Thursday, 8 October 2015

PREMIUM TIMES Journalists to speak at Global Investigative Journalism Conference in Norway

premiumtimesng.com

PREMIUM TIMES journalists, alongside other investigative reporters around the world, have been named as speakers at the ongoing Global Investigative Journalism Conference (GIJC) in Lillehammer, Norway.
In its ninth edition this year, 900 journalists from 120 countries are charting the way forward for investigative journalism.
Musikilu Mojeed, PREMIUM TIMES Managing Editor, will speak Thursday at 2pm (Nigerian time) on Finding Africa’s missing money.
At the session, Mr. Mojeed, a multiple award winning investigative journalist, alongside other reporters from leading publications in Africa, will reveal how funds belonging to African countries are stolen and stashed abroad.
He will also reveal the tactics corporations and corrupt leaders adopt in stealing resources belonging to African countries.
He will present and explain some of the methods PREMIUM TIMES, Nigeria’s leading investigative newspaper, uses in its groundbreaking investigations.
The session will feature participants in the Wealth of Nations project , supported by the Thomson Reuters Foundation, which worked with Africa’s leading journalists and media houses – as well as top journalists from across the world – to report on illicit finance and tax abuse.
PREMIUM TIMES was part of that project.
It will also feature journalists from the African Network of Centers for Investigative Reporting(ANCIR), which strengthens African investigative journalism by improving expertise, sustainability and production capacity in muckraking newsrooms.
Another PREMIUM TIMES journalist, Tobore Ovuorie, will speak at the conference on Saturday at 11.30am (Nigerian time).
She would be on a panel on: How to report Modern day slavery.
A multiple-award winning investigative journalist, Ms.

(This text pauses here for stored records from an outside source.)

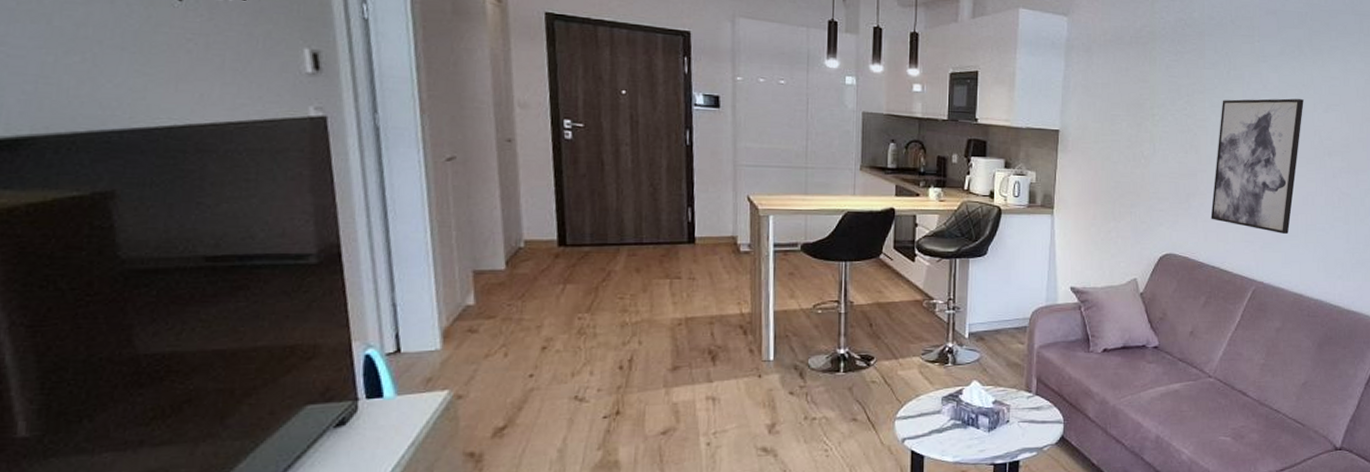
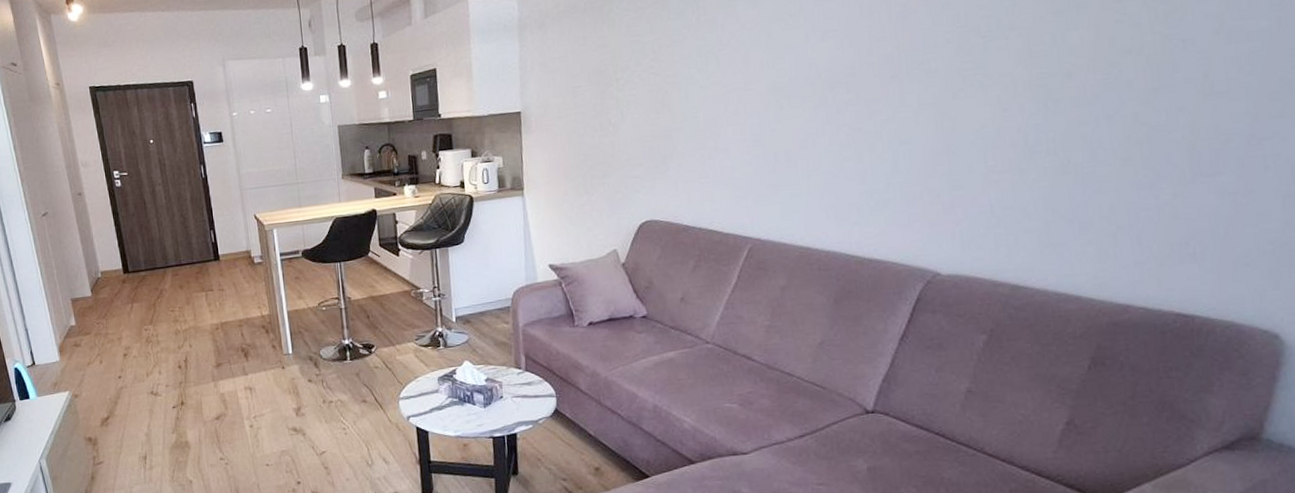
wall art: present [1210,98,1304,234] -> none [692,31,793,184]

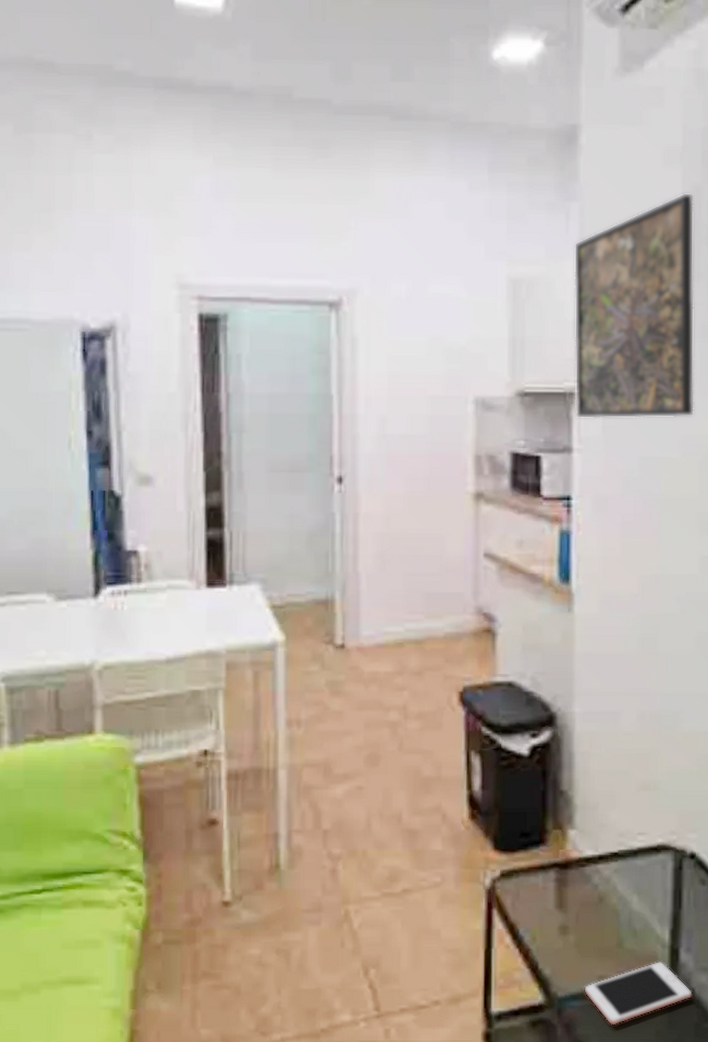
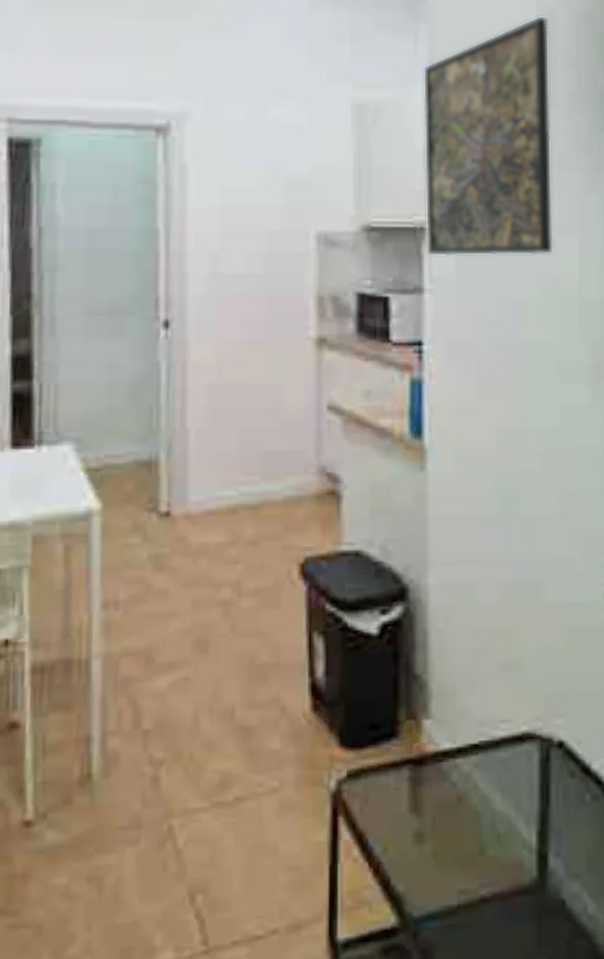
cell phone: present [585,962,692,1026] -> none [444,870,562,948]

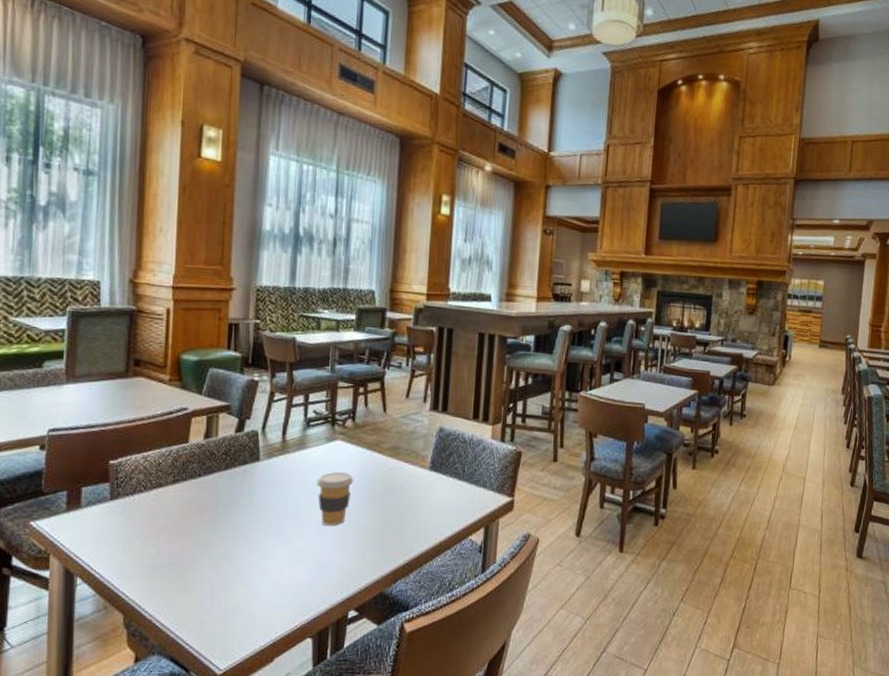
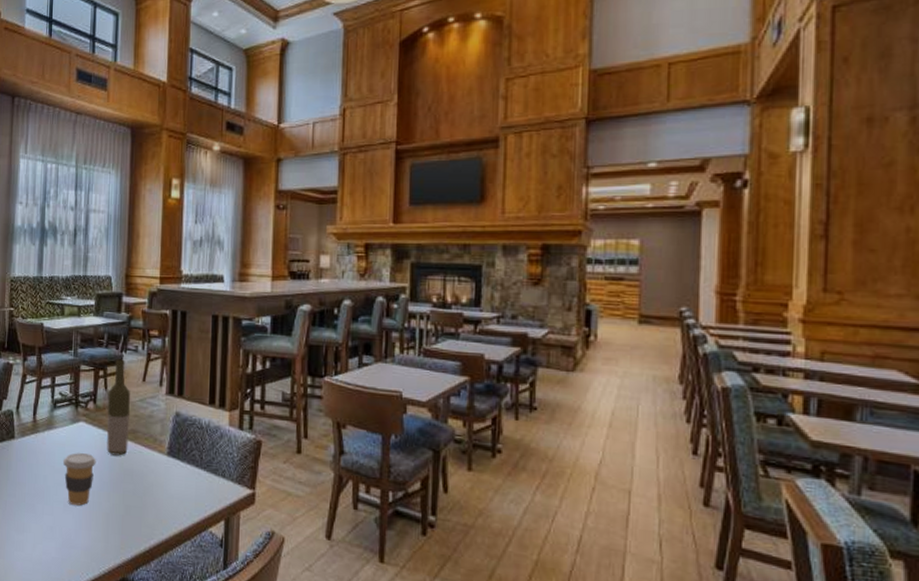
bottle: none [366,375,392,473] -> present [107,359,130,456]

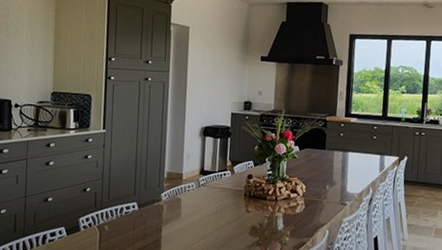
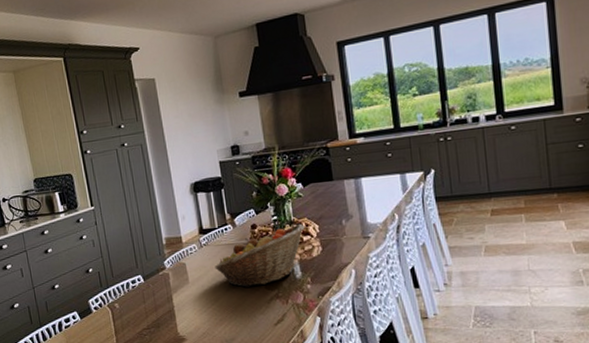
fruit basket: none [207,181,294,231] -> present [214,223,305,287]

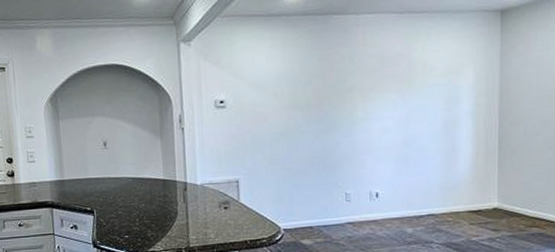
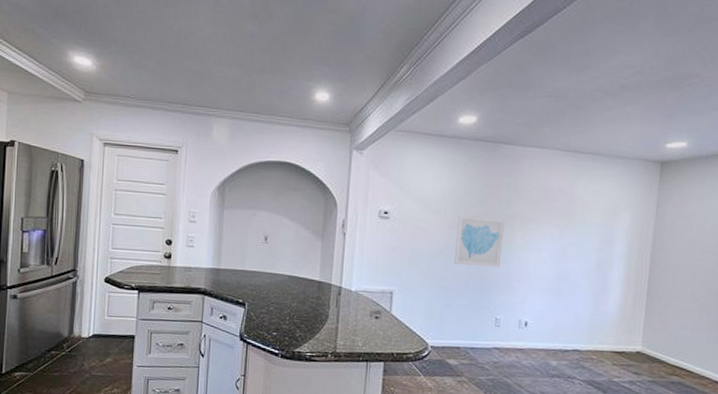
wall art: none [295,92,345,145] -> present [454,215,505,268]

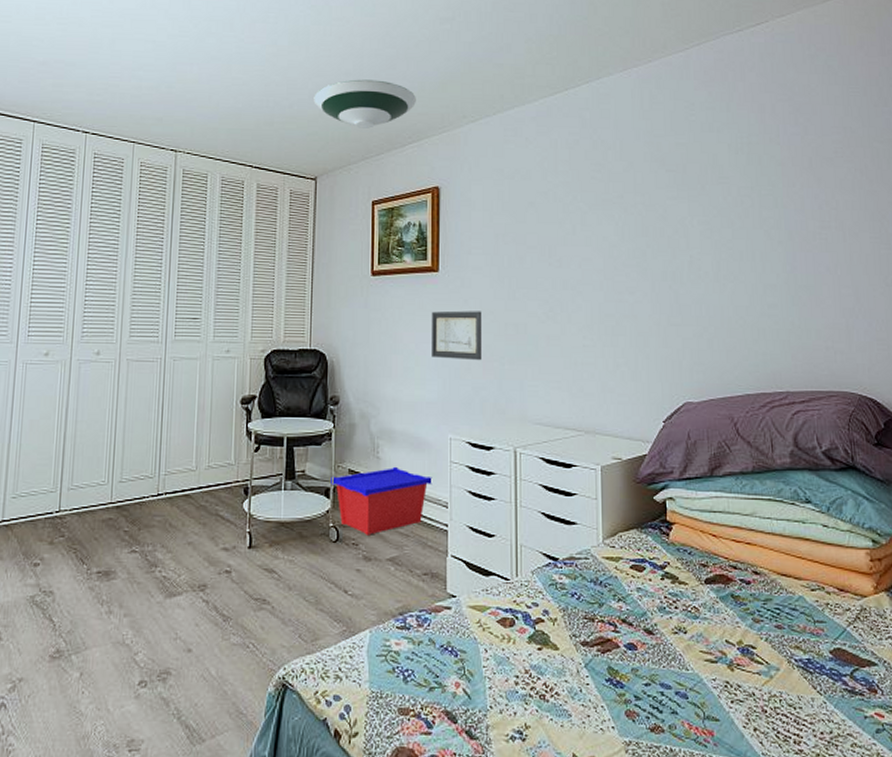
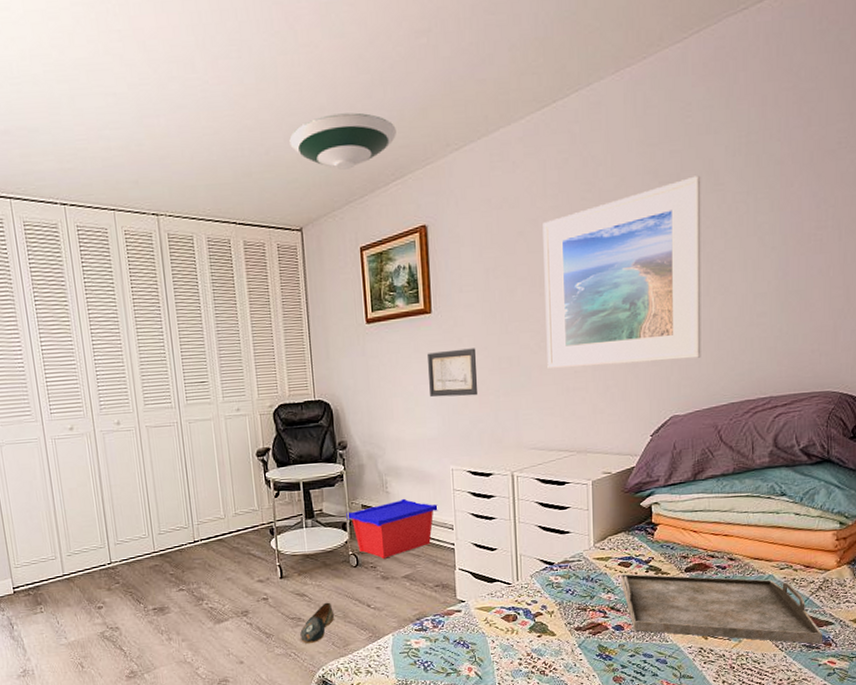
shoe: none [263,583,304,633] -> present [300,602,334,644]
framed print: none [553,168,713,344] -> present [543,175,701,369]
serving tray: none [633,580,867,690] -> present [621,574,823,644]

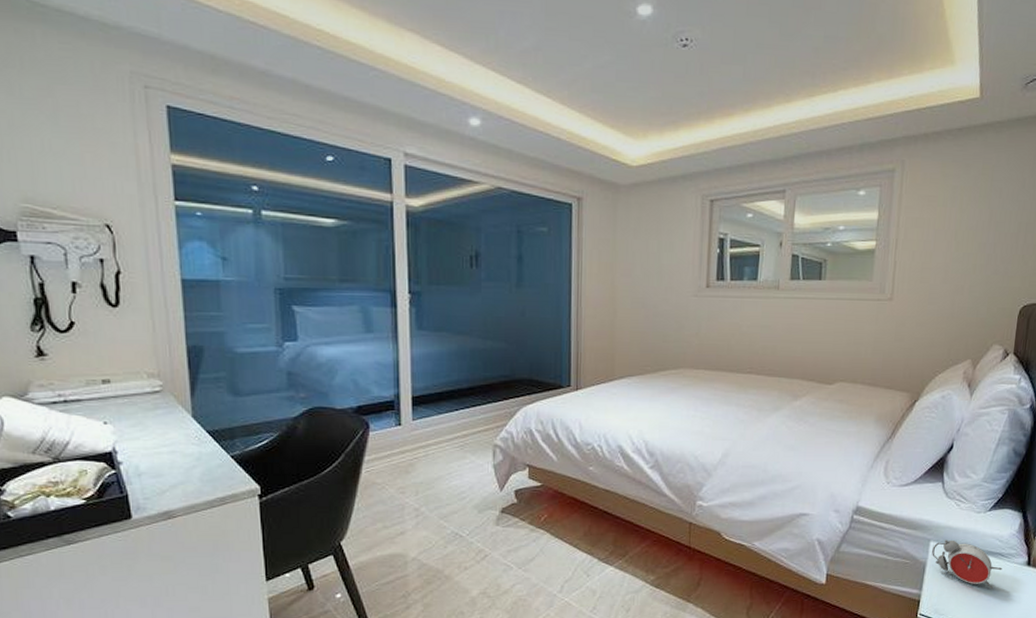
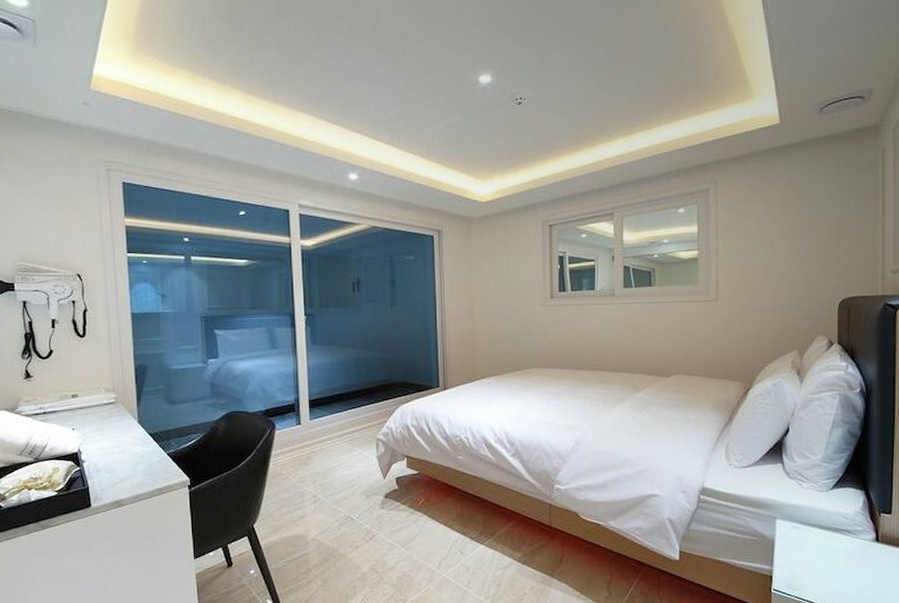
alarm clock: present [932,540,1002,588] -> none [779,517,851,564]

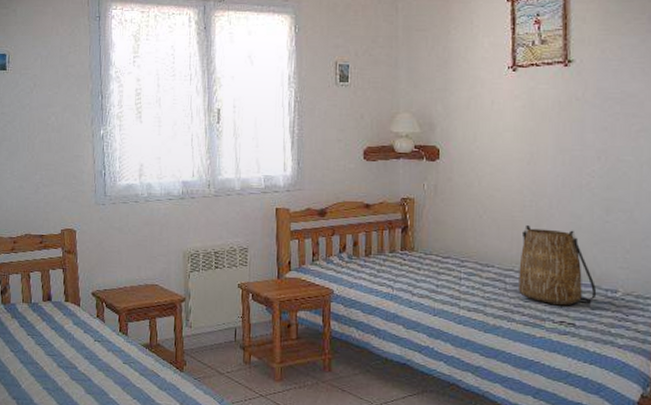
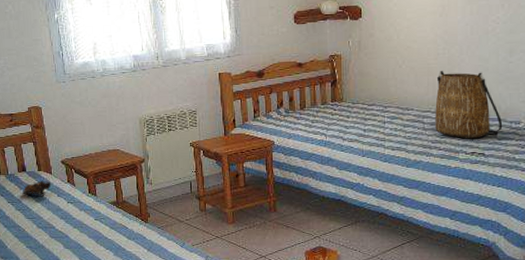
teddy bear: none [45,313,79,331] -> present [22,181,52,196]

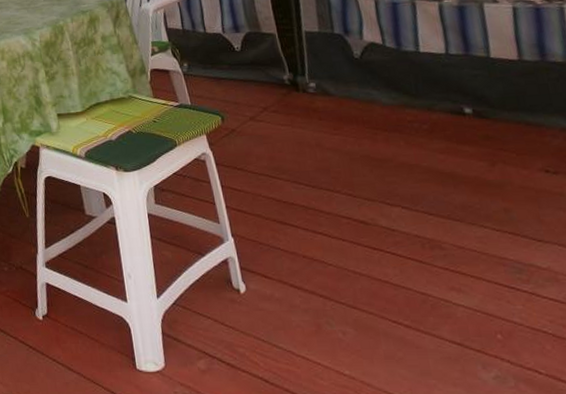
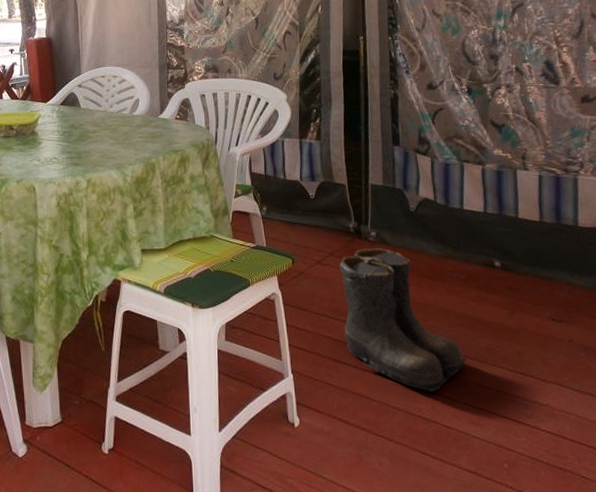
boots: none [275,100,440,255] -> present [339,248,467,392]

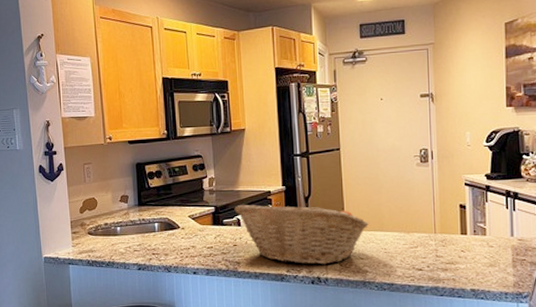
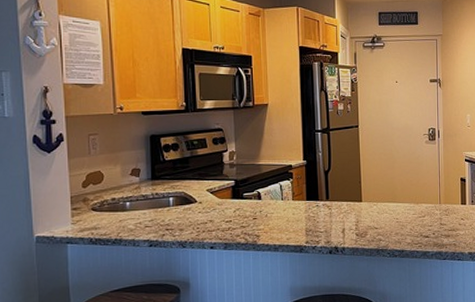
fruit basket: present [234,204,370,265] -> none [255,177,384,236]

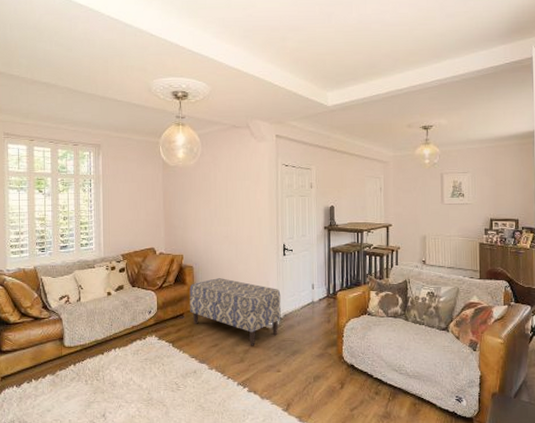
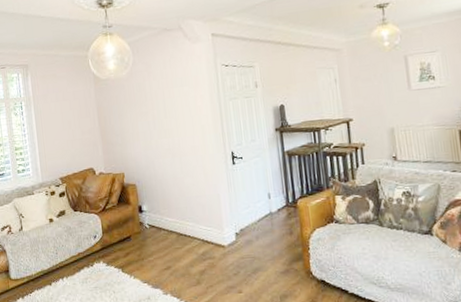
bench: present [189,278,281,346] -> none [134,194,237,267]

Ovuorie will, alongside Irish Investigative reporter, Sean O’Driscoll, share tips on how best to report on the issue.
She would same day, at 3: 30pm (Nigerian time), speak at the session on “Lightning around: Great stories you never heard of”.
During this session, alongside other global investigative reporters, she would discuss her investigative story which exposed how Nigerian health officials connived with hawkers to steal, counterfeit mosquito nets.